What this task involves =
In the passage on how the Russia-Ukraine war reached consumer goods, reproduce the part from "This is because" to "around the world.", substituting "packaged-goods firms" for "FMCG companies".

Provided text =
>>>

The Russia-Ukraine war is typically associated with energy prices, arms spending and geopolitics. But its effects on the global FMCG sector reveal a less visible but equally significant vector – farm commodities. Wheat and sunflower oil in particular became a war bridge to the supermarket aisle.
This is because the needs of FMCG companies are for high volumes, low cost and high certainty inputs. Wheat is at the heart of packaged products like bread, biscuits, noodles, cerealsand bakery items. Sunflower oil is an important ingredient in oils, snacks, sauces and other processing foods. The impact of the war in the Black Sea region had implications not just for agriculture but for the cost, margins, pricing, and demand of FMCG companies around the world.
What this means is that the war did not have a direct impact on FMCG businesses via the destruction of factories or retail stores. It affected the industry through commodity dependence. Wheat and sunflower oil became the vehicles for geopolitical risk to move into the mainstream.

<<<

Supplied data =
>>>

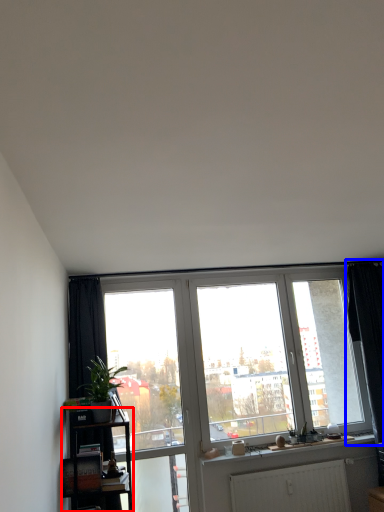
Question: Among these objects, which one is farthest to the camera, shelf (highlighted by a red box) or curtain (highlighted by a blue box)?

Choices:
 (A) shelf
 (B) curtain

Answer: (B)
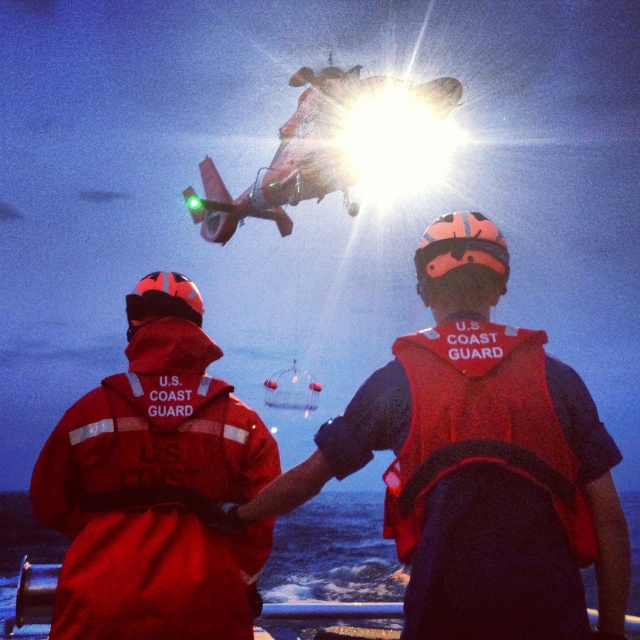
Question: Considering the relative positions of orange life vest at center and red matte uniform at left in the image provided, where is orange life vest at center located with respect to red matte uniform at left?

Choices:
 (A) right
 (B) left

Answer: (A)

Question: Which object is the farthest from the red fabric life jacket at center?

Choices:
 (A) red fabric boat at lower center
 (B) orange life vest at center

Answer: (A)

Question: Which object is closer to the camera taking this photo?

Choices:
 (A) red fabric boat at lower center
 (B) red matte uniform at left

Answer: (A)

Question: From the image, what is the correct spatial relationship of orange life vest at center in relation to red matte uniform at left?

Choices:
 (A) left
 (B) right

Answer: (B)

Question: Which object is positioned farthest from the orange life vest at center?

Choices:
 (A) red fabric life jacket at center
 (B) red fabric boat at lower center

Answer: (B)

Question: From the image, what is the correct spatial relationship of orange life vest at center in relation to red fabric boat at lower center?

Choices:
 (A) left
 (B) right

Answer: (B)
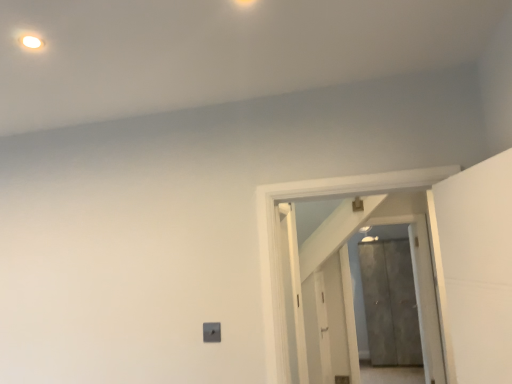
Question: Which direction should I rotate to look at white wooden door at center, acting as the 1th door starting from the front?

Choices:
 (A) left
 (B) right

Answer: (B)

Question: From the image's perspective, is white wooden door at center, the second door positioned from the back, on top of metallic gray door at center, acting as the 1th door starting from the bottom?

Choices:
 (A) no
 (B) yes

Answer: (B)

Question: Is the depth of white wooden door at center, the second door positioned from the back, less than that of metallic gray door at center, which is the 1th door from right to left?

Choices:
 (A) no
 (B) yes

Answer: (B)

Question: Can you confirm if white wooden door at center, acting as the 1th door starting from the front, is bigger than metallic gray door at center, which is counted as the second door, starting from the front?

Choices:
 (A) yes
 (B) no

Answer: (B)

Question: Is white wooden door at center, marked as the second door in a bottom-to-top arrangement, turned away from metallic gray door at center, which is the second door in left-to-right order?

Choices:
 (A) yes
 (B) no

Answer: (A)

Question: Can you confirm if white wooden door at center, acting as the first door starting from the top, is positioned to the right of metallic gray door at center, which is counted as the second door, starting from the front?

Choices:
 (A) yes
 (B) no

Answer: (B)

Question: Is white wooden door at center, the 1th door in the left-to-right sequence, outside of metallic gray door at center, acting as the 1th door starting from the back?

Choices:
 (A) no
 (B) yes

Answer: (B)

Question: Is metallic gray door at center, which is the 1th door from right to left, behind white wooden door at center, which is counted as the 2th door, starting from the right?

Choices:
 (A) yes
 (B) no

Answer: (A)

Question: Does metallic gray door at center, acting as the 1th door starting from the bottom, have a smaller size compared to white wooden door at center, acting as the 1th door starting from the front?

Choices:
 (A) yes
 (B) no

Answer: (B)

Question: Is metallic gray door at center, which is the second door in left-to-right order, completely or partially outside of white wooden door at center, the 1th door in the left-to-right sequence?

Choices:
 (A) no
 (B) yes

Answer: (B)

Question: Does metallic gray door at center, which is the 1th door from right to left, appear on the right side of white wooden door at center, the 1th door in the left-to-right sequence?

Choices:
 (A) yes
 (B) no

Answer: (A)

Question: Considering the relative sizes of metallic gray door at center, acting as the 1th door starting from the back, and white wooden door at center, the 1th door in the left-to-right sequence, in the image provided, is metallic gray door at center, acting as the 1th door starting from the back, taller than white wooden door at center, the 1th door in the left-to-right sequence,?

Choices:
 (A) no
 (B) yes

Answer: (B)

Question: From a real-world perspective, is metallic gray door at center, marked as the second door in a top-to-bottom arrangement, positioned over white wooden door at center, marked as the second door in a bottom-to-top arrangement, based on gravity?

Choices:
 (A) no
 (B) yes

Answer: (A)

Question: Is point (339, 301) closer or farther from the camera than point (410, 256)?

Choices:
 (A) farther
 (B) closer

Answer: (B)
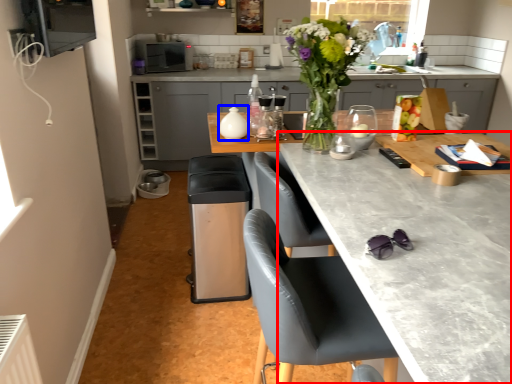
Question: Which object is further to the camera taking this photo, countertop (highlighted by a red box) or appliance (highlighted by a blue box)?

Choices:
 (A) countertop
 (B) appliance

Answer: (B)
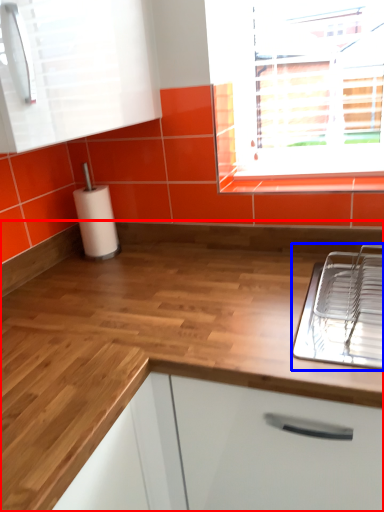
Question: Which object appears closest to the camera in this image, countertop (highlighted by a red box) or appliance (highlighted by a blue box)?

Choices:
 (A) countertop
 (B) appliance

Answer: (A)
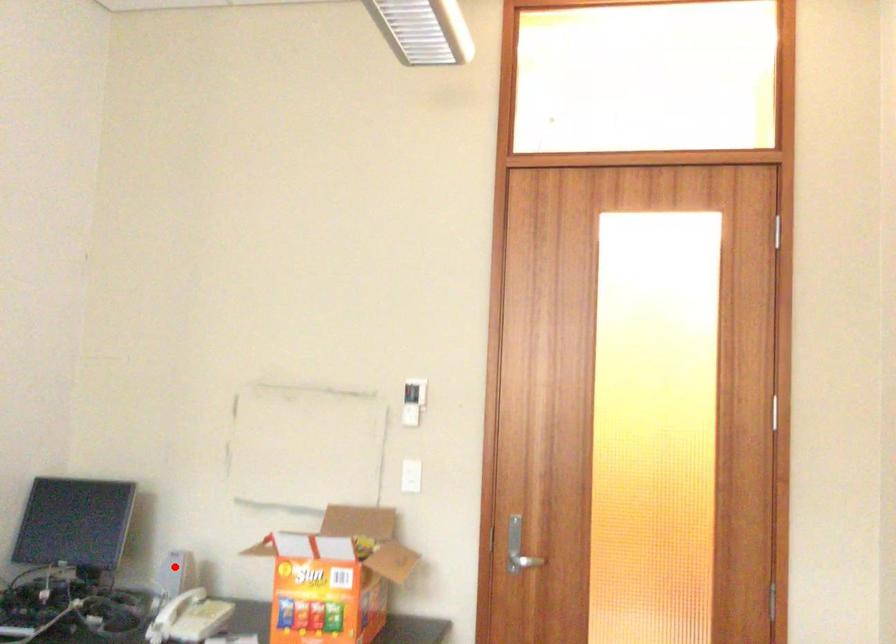
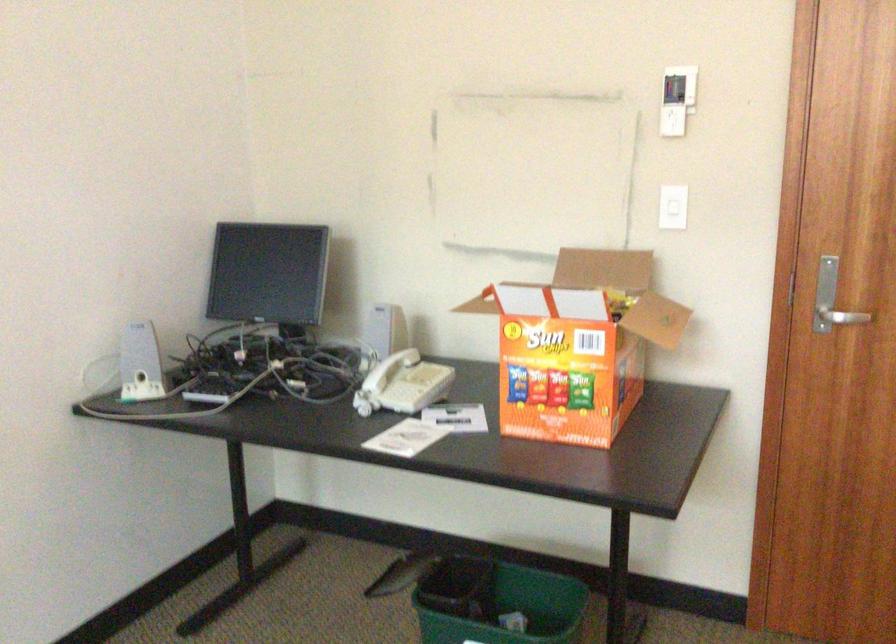
In the second image, find the point that corresponds to the highlighted location in the first image.

(384, 328)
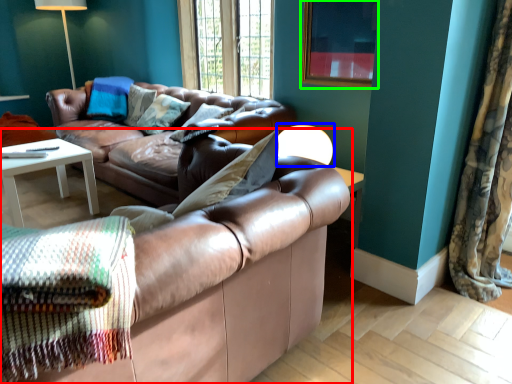
Question: Which object is positioned farthest from studio couch (highlighted by a red box)? Select from table lamp (highlighted by a blue box) and picture frame (highlighted by a green box).

Choices:
 (A) table lamp
 (B) picture frame

Answer: (B)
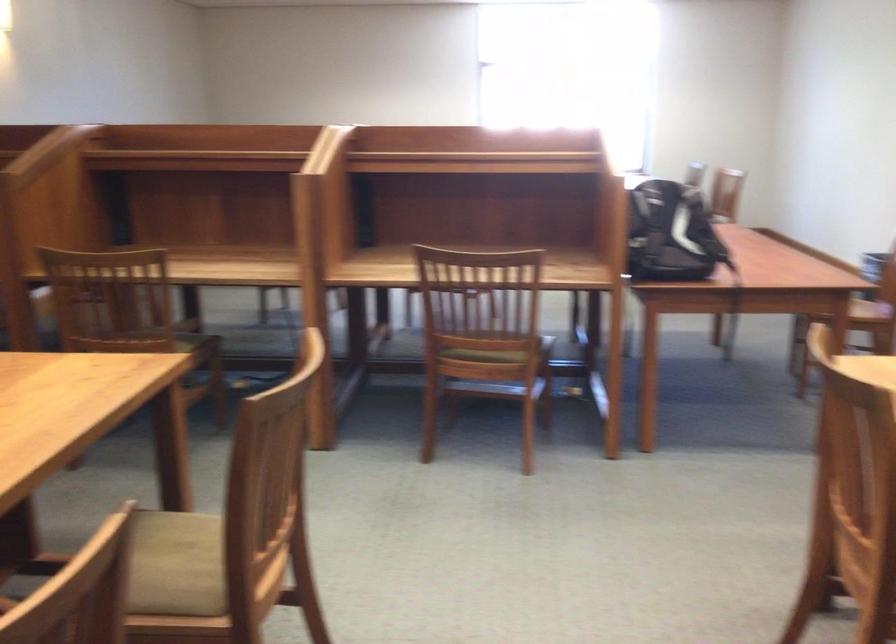
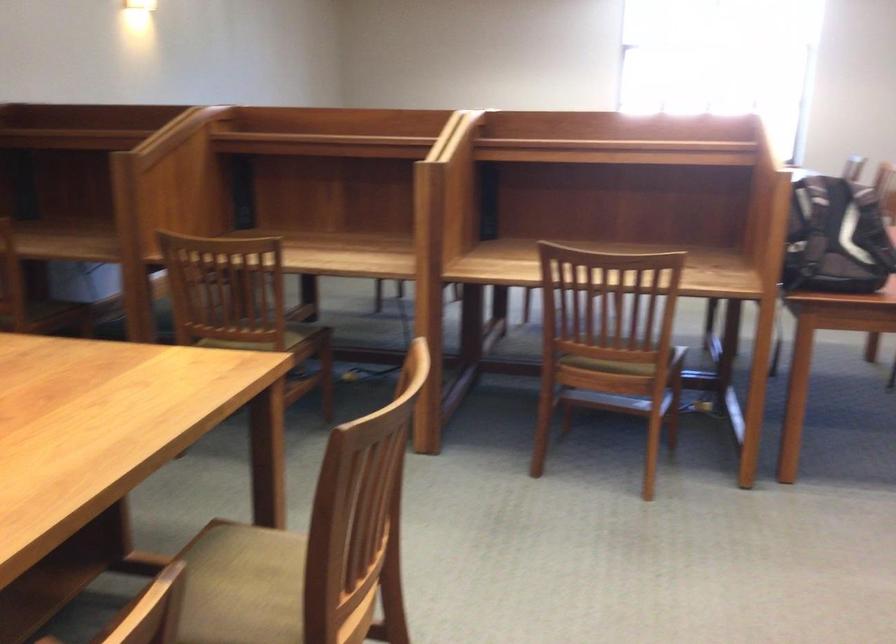
Question: What movement of the cameraman would produce the second image?

Choices:
 (A) Left
 (B) Right
 (C) Forward
 (D) Backward

Answer: (C)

<<<

Task output =
This is because the needs of packaged-goods firms are for high volumes, low cost and high certainty inputs. Wheat is at the heart of packaged products like bread, biscuits, noodles, cerealsand bakery items. Sunflower oil is an important ingredient in oils, snacks, sauces and other processing foods. The impact of the war in the Black Sea region had implications not just for agriculture but for the cost, margins, pricing, and demand of packaged-goods firms around the world.